Published on April 25, 2001

Some experiences are impossible to translate into words, especially if they're particularly traumatic or joyful. So how do you express them? If you're choreographer and performer June Watanabe, you dance. Watanabe's latest show uses bodily expression to revisit personal experiences, in particular one close to her heart: the Japanese-American internment, an embarrassing period in American history when citizens of Japanese descent were herded into camps, purportedly to prevent espionage and treachery, during World War II.

When she was 3 to 6 years old, Watanabe and her family lived in a "segregation center" in Wyoming, having been uprooted from their home in Los Angeles. Since 1979, the feisty choreographer has plumbed the depths of that experience from various perspectives in five very different works -- silently; Herding/Internment; E.O.; Cradle Will Fall; and E.O. 9066 (a reference to the Executive Order that legalized the confinement). Now in her early 60s, Watanabe still finds inspiration in the tragedy, returning to it yet again with her latest, 5/15/45 -- the last dance, a 70-minute performance featuring guest artist Frank Shawl and six dancers. In this latest piece Watanabe transports viewers back to the date of a fictional final dance held at a camp.

Some might wonder why Watanabe would choose to revisit such a painful part of her past. But for Watanabe (and for dancers in general) pain is a fact of life -- something that can't and shouldn't be avoided. For Watanabe that pain was once physical: At age 40, she suffered three herniated discs, which left her immobile. It was during this time that she realized she had to dance, that she could heal her body by using it, that dance is a "mechanism for survival." One year later, in 1980, she started her own dance troupe, June Watanabe in Company.

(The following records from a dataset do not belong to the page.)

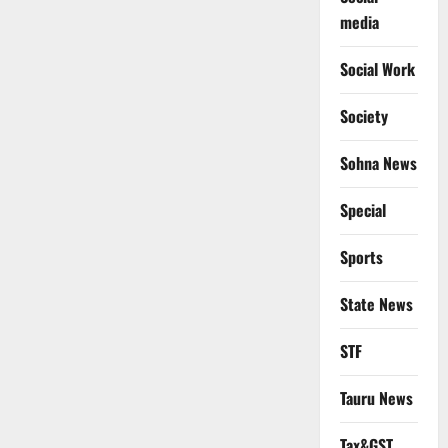
media
Social Work
Society
Sohna News
Special
Sports
State News
STF
Tauru News
Tax&GST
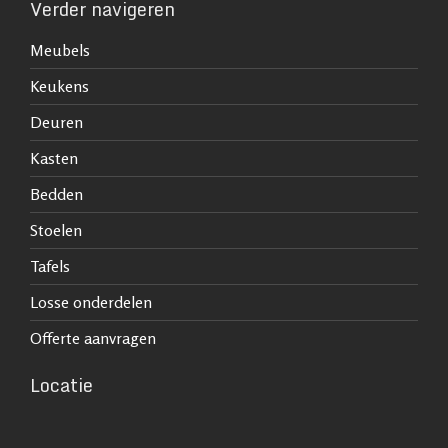
Verder navigeren
Meubels
Keukens
Deuren
Kasten
Bedden
Stoelen
Tafels
Losse onderdelen
Offerte aanvragen
Locatie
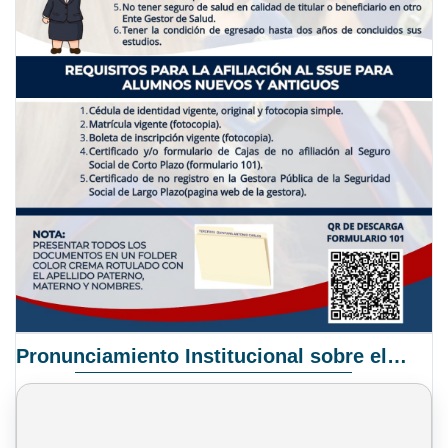
Pronunciamiento Institucional sobre el Proyecto de Ley N° 068/2025-2026 C.S.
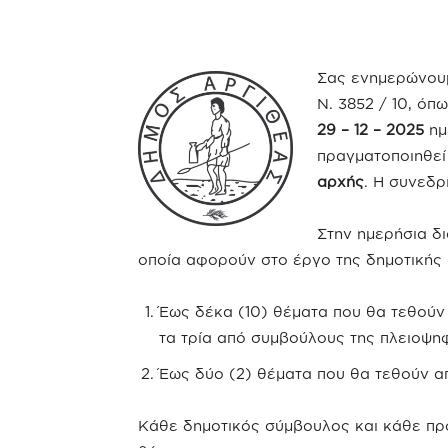
Σας ενημερώνουμ
Ν. 3852 / 10, όπ
29 – 12 – 2025
ημ
πραγματοποιηθεί
αρχής
. Η συνεδρ
Στην ημερήσια δ
οποία αφορούν στο έργο της δημοτικής 
Έως δέκα (10) θέματα που θα τεθούν
τα τρία από συμβούλους της πλειοψηφ
Έως δύο (2) θέματα που θα τεθούν α
Κάθε δημοτικός σύμβουλος και κάθε πρό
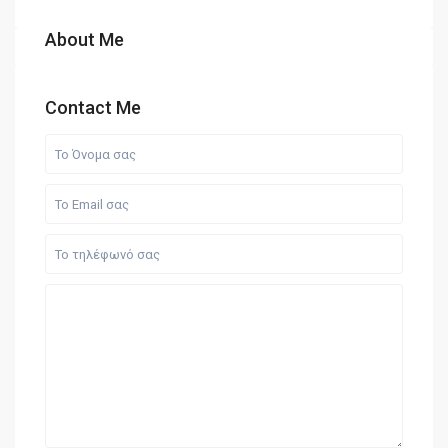
About Me
Contact Me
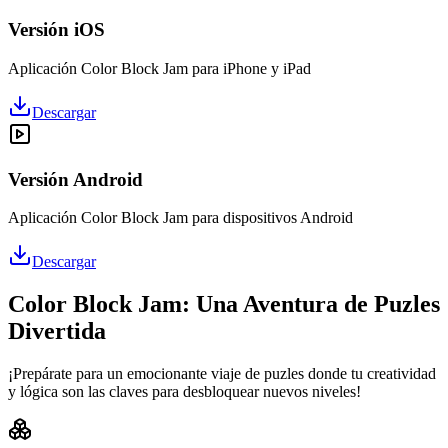
Versión iOS
Aplicación Color Block Jam para iPhone y iPad
Descargar
Versión Android
Aplicación Color Block Jam para dispositivos Android
Descargar
Color Block Jam: Una Aventura de Puzles
Divertida
¡Prepárate para un emocionante viaje de puzles donde tu creatividad
y lógica son las claves para desbloquear nuevos niveles!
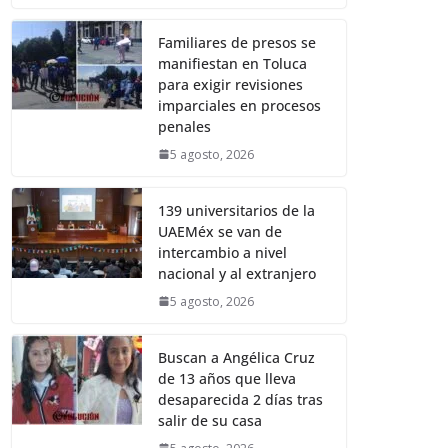
Familiares de presos se
manifiestan en Toluca
para exigir revisiones
imparciales en procesos
penales
5 agosto, 2026
139 universitarios de la
UAEMéx se van de
intercambio a nivel
nacional y al extranjero
5 agosto, 2026
Buscan a Angélica Cruz
de 13 años que lleva
desaparecida 2 días tras
salir de su casa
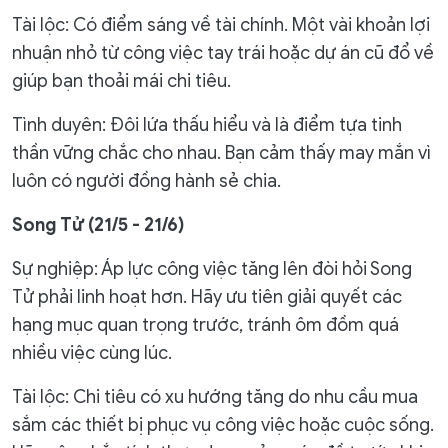
Tài lộc: Có điểm sáng về tài chính. Một vài khoản lợi
nhuận nhỏ từ công việc tay trái hoặc dự án cũ đổ về
giúp bạn thoải mái chi tiêu.
Tình duyên: Đôi lứa thấu hiểu và là điểm tựa tinh
thần vững chắc cho nhau. Bạn cảm thấy may mắn vì
luôn có người đồng hành sẻ chia.
Song Tử (21/5 - 21/6)
Sự nghiệp: Áp lực công việc tăng lên đòi hỏi Song
Tử phải linh hoạt hơn. Hãy ưu tiên giải quyết các
hạng mục quan trọng trước, tránh ôm đồm quá
nhiều việc cùng lúc.
Tài lộc: Chi tiêu có xu hướng tăng do nhu cầu mua
sắm các thiết bị phục vụ công việc hoặc cuộc sống.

Since then, Watanabe has collaborated with acclaimed artists from different fields, fusing narrative, visuals, design, movement, and music into her work. In 5/15/45 -- the last dance, composer Alvin Curran's eerily realistic soundscape mixes drums, tin cans, and gusting winds to aurally evoke the desolate sounds of the desert sites. The serious subjects of the piece -- wartime displacement, transience, and alienation -- are juxtaposed against the lively tunes of bebop and '40s-style swing, played by George Yoshida and his 17-member J-town Big Band.

Although her choreography adheres primarily to an Eastern aesthetic, evident in its stark, slow, ritualistic movements, Watanabe's abstract pieces are emotionally and topically universal, exploring such common themes as gender, race, and culture. By focusing on the all-American activities -- swing, baseball, the Boy Scouts -- that were essential to camp life, she emphasizes the community, patriotism, and "American-ness" of the prisoners. At the end of the performance, audience members join the dancers in a swing session, something Watanabe believes will "[blur the] boundaries between the past and the present to create a sense of both performance and community." Despite the title of the production, this will certainly not be the last dance from Watanabe.